会议结束后,彼得的思绪并未停留在方才的军政讨论中,而是如挣脱笼头的骏马,一路向北奔腾,越过喀尔巴阡山脉的余脉,飘向苏台德地区那些深邃的褶皱之中。
在他的脑海中,那片被森林与迷雾笼罩的山脉深处,埋藏着的并非传说中矮人的宝石或巨龙的金币,而是更为现实、更为强大的黑色宝藏——煤矿。
这是工业的血液。
前世的知识如解封的潮水般涌来,带着那个被煤炭点燃又被煤炭熏黑的时代的全部记忆:
瓦特改良的蒸汽机在浓烟中轰鸣,曼彻斯特的纺织工厂如巨兽般吞噬着童工的健康与时光,铁轨像黑色的血管般在大地上蔓延,将原本隔绝的城镇连接成崭新的有机体。

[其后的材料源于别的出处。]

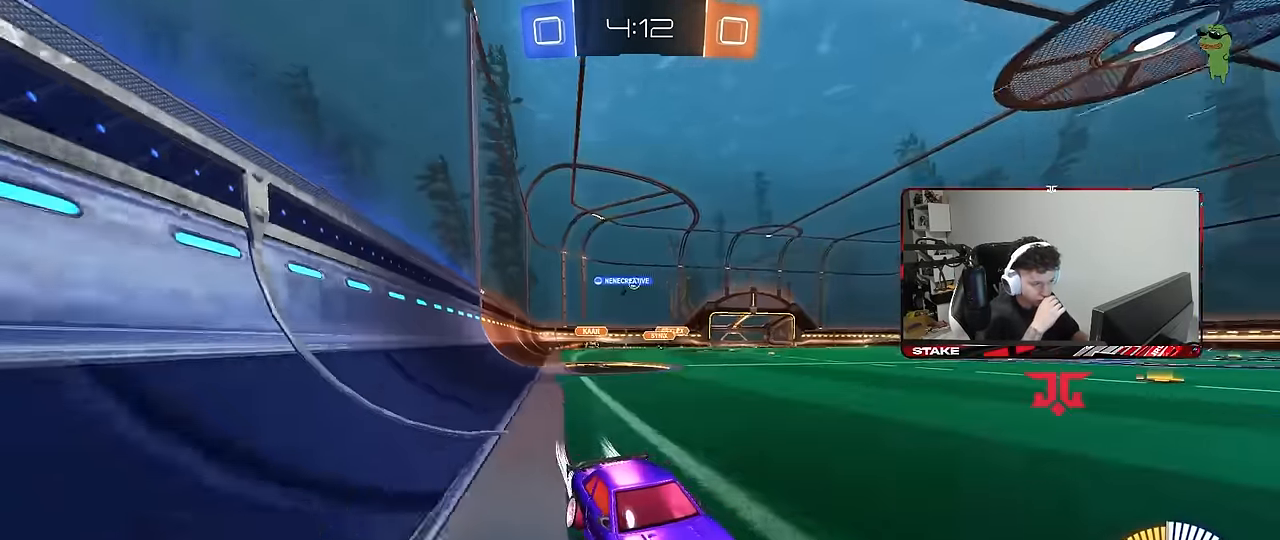
{"keys": ["a", "w"], "mouse": [], "mouse_move": "still", "events": [[34, "a", "up"], [267, "a", "down"]]}
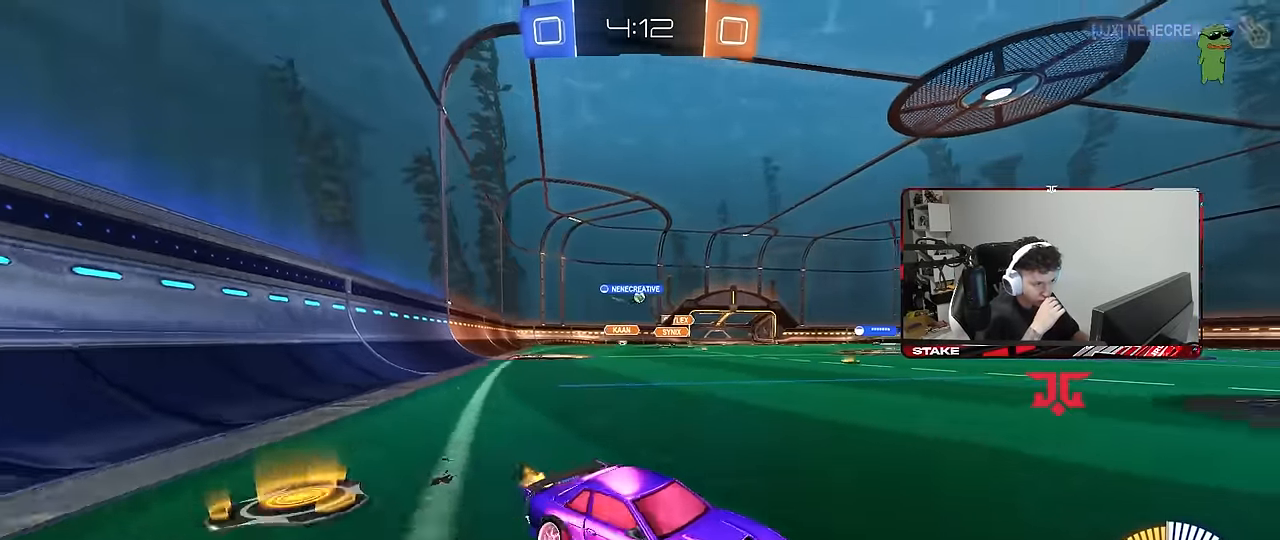
{"keys": ["a", "w"], "mouse": [], "mouse_move": "still", "events": []}
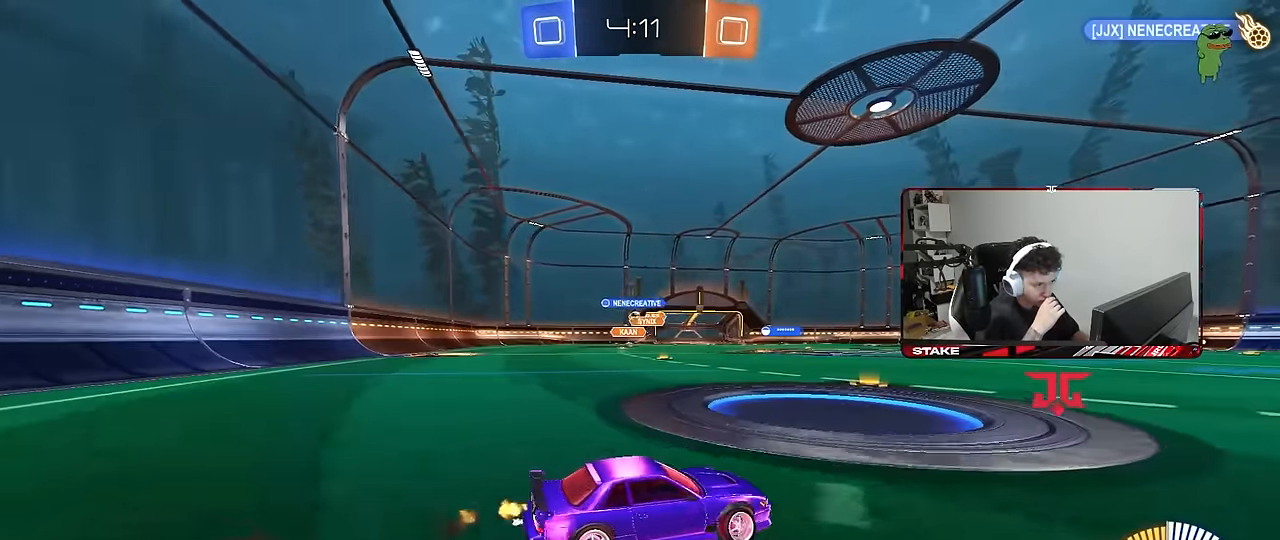
{"keys": ["a", "w"], "mouse": [], "mouse_move": "still", "events": []}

煤炭,那沉睡于地底亿万年的太阳能量,曾推动一个文明登上力量的巅峰,也用它灰色的尘埃覆盖了天空与肺叶。
而现在,在这个十五世纪的世界,在波西米亚王国北部的边疆苏台德山脉中,那些黑色的宝藏正被三位边境伯爵把持却不自知。
“总有一天,要把这些都收回来。”彼得低声自语。
但一切都得慢慢来,自己刚刚拿下赛尼茨和多克西两块领地32个村子,整个地盘扩大了一倍有余,得慢慢消化一段时间。

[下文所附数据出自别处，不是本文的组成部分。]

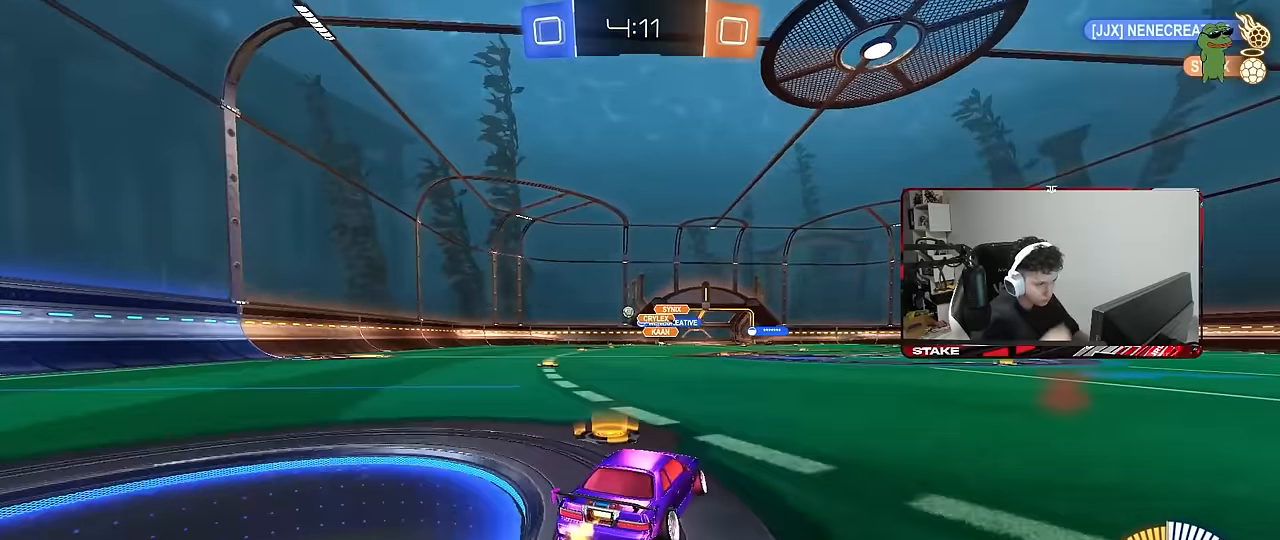
{"keys": ["a", "s", "shift"], "mouse": ["left", "right"], "mouse_move": "still", "events": [[217, "a", "up"], [267, "d", "down"], [267, "mouse_left", "down"], [267, "mouse_right", "down"], [317, "a", "down"], [317, "d", "up"], [317, "shift", "down"], [367, "mouse_right", "up"], [400, "mouse_right", "down"], [450, "s", "down"], [450, "w", "up"]]}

而且不能过早的暴露自己贪婪的本性,以免让这些伯爵起了警戒心理,联合起来对付自己。
收回思绪。
彼得大步离开会议厅,在布蕾妮、阿涅尔和四名全副武装的护卫陪同下,骑马向北进入森林深处。
秋日的针叶林呈现出深绿与金黄的斑驳,马蹄踏在堆积的松针上,发出沉闷的声响。约莫一个小时后,一片被刻意清理出的开阔地出现在眼前——这就是“一号工业园区”。

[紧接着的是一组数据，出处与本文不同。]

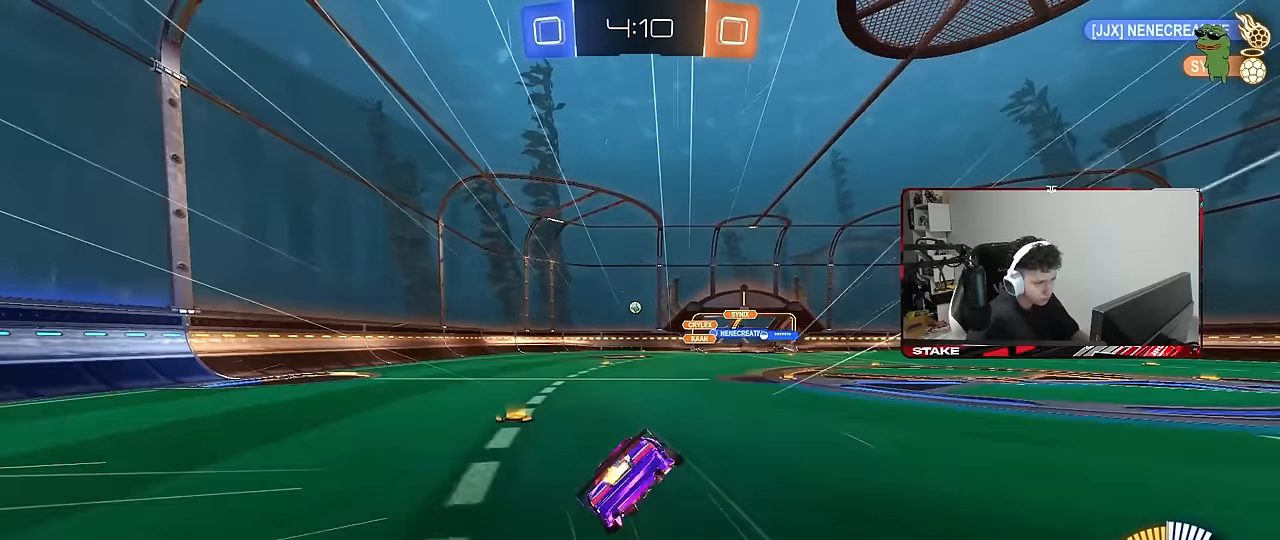
{"keys": ["a", "s", "shift"], "mouse": [], "mouse_move": "still", "events": [[50, "mouse_left", "up"], [100, "mouse_right", "up"], [384, "s", "up"], [467, "s", "down"]]}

尚未靠近,空气中便传来熟悉的气味:木炭燃烧的烟熏味、熔炉的高温金属味、汗水与矿石的土腥味。声音也随之而来:叮当的铁锤敲击、风箱的呼呼喘息、工头的吆喝与矿石被砸碎的闷响。
园区以一座赤铁矿脉为中心展开。矿洞入口如今已被库腾堡来的矿工们用加固过的木架支撑,显得规整而安全。穿着皮质围裙、头戴简易护帽的工人推着改良过的矿车进出,效率明显高于彼得记忆中最初那种肩挑背扛的原始方式。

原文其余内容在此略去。